CRÔNICAS – Mulher e as Artes Liberais por Cleópatra Melo

CRÔNICAS – Mulher e as Artes Liberais por Cleópatra Melo

  Gloriosa história de intelectualidade e protagonismo na dita “Idade das Trevas”

 Nos meses de março e abril é impossível não sentir a atmosfera latente do ativismo feminino, meu eu mulher e cidadã é cumplice, logicamente!

 Porém, minha homenagem ficará por conta de um breve relato da história da mulher que é pouco sabido pelo grande público. Tenho mesmo a pretensão de puxar pra nossa “sardinha” e conseguir nos fazer uma massagem no ego.

 Então, convido vocês leitores a virem comigo aguçar um pouco a curiosidade sobre as 7 artes liberais (sete é o fundamento da palavra de Deus, o número da plenitude e perfeição física e espiritual) são compostas pelo Trivium (lógica, gramatica e retorica) e o Quadrivium (aritmética, astronomia, música e geometria). Quanto ao conteúdo, as artes liberais clássicas não possuíam um numero fechado de disciplinas. Por vezes, a dança, a poesia, a ginastica, a medicina e a arquitetura eram contadas como artes liberais.

 Mas onde está a mulher nisso tudo?

 A mulher, assim como o homem, tinha acesso a essa educação liberal.
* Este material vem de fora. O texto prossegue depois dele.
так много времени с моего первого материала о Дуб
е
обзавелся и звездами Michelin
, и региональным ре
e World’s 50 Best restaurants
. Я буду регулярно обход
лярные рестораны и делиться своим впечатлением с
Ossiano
Para o filósofo Hugo de São Vitor, no seu tratado intitulado Didascalicon somos seres racionais pelo conhecimento e pela virtude, ou seja, quando usamos nosso intelecto e nossa memoria com a finalidade de realizar o conhecimento e praticar um conhecimento vitorioso.

 No auge da Idade Média o ensino das sete artes liberais é praticado nos conventos femininos e isso contribui para um protagonismo intelectual e profissional da mulher do qual quase não ouvimos falar, nesse momento da história os registros fiscais contam mais de 150 profissões exercidas por mulheres, como professoras, medicas, boticárias, paramédicas, as de conhecimento jurídico e etc… Sim, éramos consideradas trabalhadoras intelectuais iguais aos nossos pares masculinos.

 Pasmem, há um estudo da Professora Doutora Christine Rufino Dabat que trata sobre a condição das mulheres no tempo das catedrais (“Mas onde estão as neves de outrora?” Notas biográficas sobre a condição das mulheres no tempo das catedrais – CHRISTINE RUFINO DABAT – periódicos.ufpe.br) que nos conta sobre a façanha de mulheres como agentes culturais.

 Entre o ano de 1050 e 1350, na França, são construídas mais de 80 catedrais, 500 grandes igrejas e dezenas de milhares de igrejas paroquiais, todas dedicadas a Nossa Senhora. Os construtores conhecidos das catedrais eram homens: os grandes pintores e escultores.

 Contudo, a edificação de uma catedral requer muito mais competência e forças econômicas além de arquitetos e pintores, por mais geniais que sejam. E nessas outras posições, essenciais, há mulheres, sim.

 As citadinas, elas coletavam dinheiro, como Isabelle Raclete em Autum; e de outros modos organizavam o apoio arquitetônico, assim como empresarias, operarias, esposas ou filhas de artesãos…eram diversas operações que esse gigantesco empreendimento comportavam. Entre os patrocinadores dos empreendimentos artísticos, distinguem-se sempre as senhoras feudais, sejam elas leigas ou religiosas. As rainhas, em particular, financiavam as maiores obras arquitetônicas, ex: Blanche de Castela, Alienor…enfim, os contratos de construção são patrocinados por mulheres, laicas e monjas.

 O papel dessas mulheres não se limita à contribuição para a realização de obras, ou mesmo à iniciativa de empreendê-la. Elas participavam também na orientação arquitetural de muitos prédios, é o caso das abadias, por exemplo, a de Fontevraud dirigida por uma mulher, na época de sua fundação, tem uma cozinha muito particular com várias chaminés comodamente colocadas para atender muitos peregrinos e pobres, além da comunidade monacal.

 Bom, por mim, eu ficaria aqui escrevendo sobre mestres de obras mulheres em construções de igrejas, escultoras que não levaram os créditos devidos…dedicaria uma pagina inteira à Heloisa de Argenteuil, intelectual que nos honra muito na sua audácia quanto pensadora e escritora, sem deixar de falar do seu amor com o filosofo Pedro Abelardo.

 Do meu mais profundo ser, digo a vocês, é inconcebível crer, que nós, perpetuadoras da espécie, estejamos alheias ao protagonismo histórico do desenvolvimento da estrutura político econômica social da humanidade. Toda espécie em evolução requer a guarda, defesa e proteção do seu nascedouro, caso contrário, ela não sobrevive, ela se extingue. Deu pra entender a importância da mulher?

 Deixo essa reflexão para o nosso leitor.